# Challenge:
Show every line below that contains the string "instances". Only matches with the same capitalization count.

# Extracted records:
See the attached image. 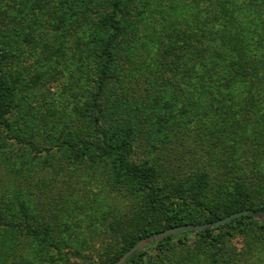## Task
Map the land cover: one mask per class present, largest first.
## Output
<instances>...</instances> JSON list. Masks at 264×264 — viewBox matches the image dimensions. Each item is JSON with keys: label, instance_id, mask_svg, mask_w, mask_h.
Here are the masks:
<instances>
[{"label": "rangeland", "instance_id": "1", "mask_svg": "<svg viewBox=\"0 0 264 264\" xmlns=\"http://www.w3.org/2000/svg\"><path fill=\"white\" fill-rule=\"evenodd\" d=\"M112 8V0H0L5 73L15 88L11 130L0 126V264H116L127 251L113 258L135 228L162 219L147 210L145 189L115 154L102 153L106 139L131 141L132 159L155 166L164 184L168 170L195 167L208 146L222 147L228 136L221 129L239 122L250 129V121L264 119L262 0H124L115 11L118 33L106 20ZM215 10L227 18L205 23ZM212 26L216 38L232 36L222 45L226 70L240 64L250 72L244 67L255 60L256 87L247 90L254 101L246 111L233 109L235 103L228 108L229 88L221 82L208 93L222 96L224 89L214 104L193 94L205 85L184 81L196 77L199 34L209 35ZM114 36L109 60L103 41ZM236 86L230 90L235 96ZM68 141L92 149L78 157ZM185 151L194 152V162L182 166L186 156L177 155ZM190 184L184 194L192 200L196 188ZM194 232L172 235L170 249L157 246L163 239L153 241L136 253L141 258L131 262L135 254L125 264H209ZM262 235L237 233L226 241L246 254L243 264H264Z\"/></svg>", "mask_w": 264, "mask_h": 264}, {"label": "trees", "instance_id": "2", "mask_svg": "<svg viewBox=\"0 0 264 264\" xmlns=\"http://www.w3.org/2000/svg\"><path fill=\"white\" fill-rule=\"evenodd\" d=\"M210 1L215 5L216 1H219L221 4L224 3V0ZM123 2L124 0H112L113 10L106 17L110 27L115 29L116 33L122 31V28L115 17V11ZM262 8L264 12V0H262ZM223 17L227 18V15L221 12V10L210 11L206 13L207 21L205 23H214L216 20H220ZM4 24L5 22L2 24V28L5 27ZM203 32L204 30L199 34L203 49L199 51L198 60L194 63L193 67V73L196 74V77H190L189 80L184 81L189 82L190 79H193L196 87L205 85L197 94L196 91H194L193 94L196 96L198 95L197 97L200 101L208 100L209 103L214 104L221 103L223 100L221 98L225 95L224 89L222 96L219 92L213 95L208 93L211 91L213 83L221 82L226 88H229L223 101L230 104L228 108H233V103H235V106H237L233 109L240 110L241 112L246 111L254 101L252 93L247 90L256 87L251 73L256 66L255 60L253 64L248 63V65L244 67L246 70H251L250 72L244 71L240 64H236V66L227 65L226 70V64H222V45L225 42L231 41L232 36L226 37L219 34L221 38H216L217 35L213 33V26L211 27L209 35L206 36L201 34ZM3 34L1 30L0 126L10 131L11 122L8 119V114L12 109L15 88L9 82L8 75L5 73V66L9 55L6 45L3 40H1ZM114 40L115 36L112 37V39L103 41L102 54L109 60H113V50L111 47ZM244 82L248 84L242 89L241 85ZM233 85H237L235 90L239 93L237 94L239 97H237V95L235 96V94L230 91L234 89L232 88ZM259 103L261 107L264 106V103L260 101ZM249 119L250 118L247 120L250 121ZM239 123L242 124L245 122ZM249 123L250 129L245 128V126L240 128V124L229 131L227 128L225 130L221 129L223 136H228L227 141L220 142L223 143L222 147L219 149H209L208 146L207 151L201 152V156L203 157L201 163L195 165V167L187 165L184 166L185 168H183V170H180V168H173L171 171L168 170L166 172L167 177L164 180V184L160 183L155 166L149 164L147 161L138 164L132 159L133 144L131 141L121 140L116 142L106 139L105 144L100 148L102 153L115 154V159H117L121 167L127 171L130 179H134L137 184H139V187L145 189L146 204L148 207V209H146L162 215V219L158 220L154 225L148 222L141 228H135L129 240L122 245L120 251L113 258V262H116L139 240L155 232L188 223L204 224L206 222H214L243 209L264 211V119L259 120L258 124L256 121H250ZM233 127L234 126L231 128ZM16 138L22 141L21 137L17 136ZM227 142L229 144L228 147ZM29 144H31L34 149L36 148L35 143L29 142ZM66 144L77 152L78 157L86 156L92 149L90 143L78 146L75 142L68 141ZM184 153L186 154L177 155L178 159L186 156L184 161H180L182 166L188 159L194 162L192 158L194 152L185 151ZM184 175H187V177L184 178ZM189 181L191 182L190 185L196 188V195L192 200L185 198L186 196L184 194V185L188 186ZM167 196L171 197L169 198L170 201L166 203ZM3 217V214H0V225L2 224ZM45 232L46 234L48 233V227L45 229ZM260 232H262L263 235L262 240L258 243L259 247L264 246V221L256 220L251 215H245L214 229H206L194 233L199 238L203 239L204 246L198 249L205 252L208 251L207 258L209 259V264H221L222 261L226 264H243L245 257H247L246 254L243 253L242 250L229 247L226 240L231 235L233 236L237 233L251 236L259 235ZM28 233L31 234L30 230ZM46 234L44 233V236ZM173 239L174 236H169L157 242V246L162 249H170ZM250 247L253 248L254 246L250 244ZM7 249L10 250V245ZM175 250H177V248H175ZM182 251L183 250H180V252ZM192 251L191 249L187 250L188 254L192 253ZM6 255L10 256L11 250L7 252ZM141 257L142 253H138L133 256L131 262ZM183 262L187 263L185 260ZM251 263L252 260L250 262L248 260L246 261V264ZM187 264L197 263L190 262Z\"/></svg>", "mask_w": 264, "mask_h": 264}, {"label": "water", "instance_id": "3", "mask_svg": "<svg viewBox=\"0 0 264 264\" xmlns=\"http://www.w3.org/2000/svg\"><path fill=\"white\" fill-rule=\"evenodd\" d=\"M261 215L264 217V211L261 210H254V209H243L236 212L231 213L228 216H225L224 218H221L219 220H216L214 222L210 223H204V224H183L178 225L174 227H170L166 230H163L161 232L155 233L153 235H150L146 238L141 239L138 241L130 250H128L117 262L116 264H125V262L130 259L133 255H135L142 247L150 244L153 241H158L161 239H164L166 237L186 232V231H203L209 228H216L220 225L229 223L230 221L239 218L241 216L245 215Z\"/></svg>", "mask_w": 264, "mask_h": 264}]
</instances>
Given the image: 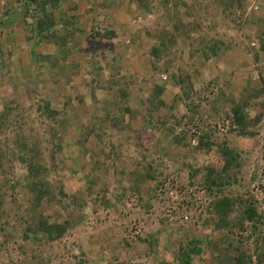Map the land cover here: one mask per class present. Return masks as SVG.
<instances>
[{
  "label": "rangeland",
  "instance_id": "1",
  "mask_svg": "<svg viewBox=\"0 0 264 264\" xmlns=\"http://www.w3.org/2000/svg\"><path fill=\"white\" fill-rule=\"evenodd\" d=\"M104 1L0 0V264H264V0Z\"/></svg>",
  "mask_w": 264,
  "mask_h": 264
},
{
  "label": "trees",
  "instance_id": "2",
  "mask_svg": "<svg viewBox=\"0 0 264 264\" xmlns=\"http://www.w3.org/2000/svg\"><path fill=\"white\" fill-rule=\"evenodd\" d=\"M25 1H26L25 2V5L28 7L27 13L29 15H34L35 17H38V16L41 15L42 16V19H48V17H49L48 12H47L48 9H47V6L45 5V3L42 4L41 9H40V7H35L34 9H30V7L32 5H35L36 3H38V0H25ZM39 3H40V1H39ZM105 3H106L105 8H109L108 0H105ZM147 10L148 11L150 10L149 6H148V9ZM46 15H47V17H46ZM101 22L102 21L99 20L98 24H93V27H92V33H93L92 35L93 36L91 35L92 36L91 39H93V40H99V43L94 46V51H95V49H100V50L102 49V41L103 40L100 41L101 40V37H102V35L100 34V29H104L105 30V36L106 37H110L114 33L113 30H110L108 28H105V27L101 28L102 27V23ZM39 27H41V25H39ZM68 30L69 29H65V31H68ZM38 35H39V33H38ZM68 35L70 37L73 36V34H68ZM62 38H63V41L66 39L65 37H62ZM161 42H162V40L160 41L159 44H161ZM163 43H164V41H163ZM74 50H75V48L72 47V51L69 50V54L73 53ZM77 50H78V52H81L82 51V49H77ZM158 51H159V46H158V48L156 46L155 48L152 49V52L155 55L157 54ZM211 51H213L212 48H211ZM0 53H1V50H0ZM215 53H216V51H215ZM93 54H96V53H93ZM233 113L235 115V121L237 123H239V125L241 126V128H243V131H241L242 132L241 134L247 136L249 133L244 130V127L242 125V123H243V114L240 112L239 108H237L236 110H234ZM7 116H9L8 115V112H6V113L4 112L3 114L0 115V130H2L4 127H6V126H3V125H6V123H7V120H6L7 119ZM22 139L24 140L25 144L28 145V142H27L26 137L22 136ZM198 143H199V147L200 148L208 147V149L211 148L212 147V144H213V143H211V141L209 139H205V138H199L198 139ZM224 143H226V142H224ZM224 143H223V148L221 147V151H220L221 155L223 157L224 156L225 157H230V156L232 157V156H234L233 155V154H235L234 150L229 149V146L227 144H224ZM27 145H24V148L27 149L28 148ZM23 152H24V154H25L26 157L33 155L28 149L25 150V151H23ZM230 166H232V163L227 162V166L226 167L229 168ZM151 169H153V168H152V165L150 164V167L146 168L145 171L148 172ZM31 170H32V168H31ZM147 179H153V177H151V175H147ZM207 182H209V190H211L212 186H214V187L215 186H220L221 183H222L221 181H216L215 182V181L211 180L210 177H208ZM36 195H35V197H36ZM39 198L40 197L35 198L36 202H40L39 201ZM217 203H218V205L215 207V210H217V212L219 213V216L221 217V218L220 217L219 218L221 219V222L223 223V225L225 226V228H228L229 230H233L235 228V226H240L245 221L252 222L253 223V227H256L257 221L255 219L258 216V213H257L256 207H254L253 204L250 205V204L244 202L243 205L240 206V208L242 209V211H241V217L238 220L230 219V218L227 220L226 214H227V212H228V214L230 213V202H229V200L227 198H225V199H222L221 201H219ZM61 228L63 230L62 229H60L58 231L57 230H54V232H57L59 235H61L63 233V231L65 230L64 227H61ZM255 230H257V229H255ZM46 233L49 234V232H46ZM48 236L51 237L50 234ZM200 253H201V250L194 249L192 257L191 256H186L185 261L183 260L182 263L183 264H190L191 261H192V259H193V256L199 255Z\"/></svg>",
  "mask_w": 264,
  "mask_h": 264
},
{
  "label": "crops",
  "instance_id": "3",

# Problem solution:
<instances>...</instances> JSON list. Masks at 264×264 — viewBox matches the image dimensions. Each item is JSON with keys: label, instance_id, mask_svg, mask_w, mask_h.
<instances>
</instances>
<instances>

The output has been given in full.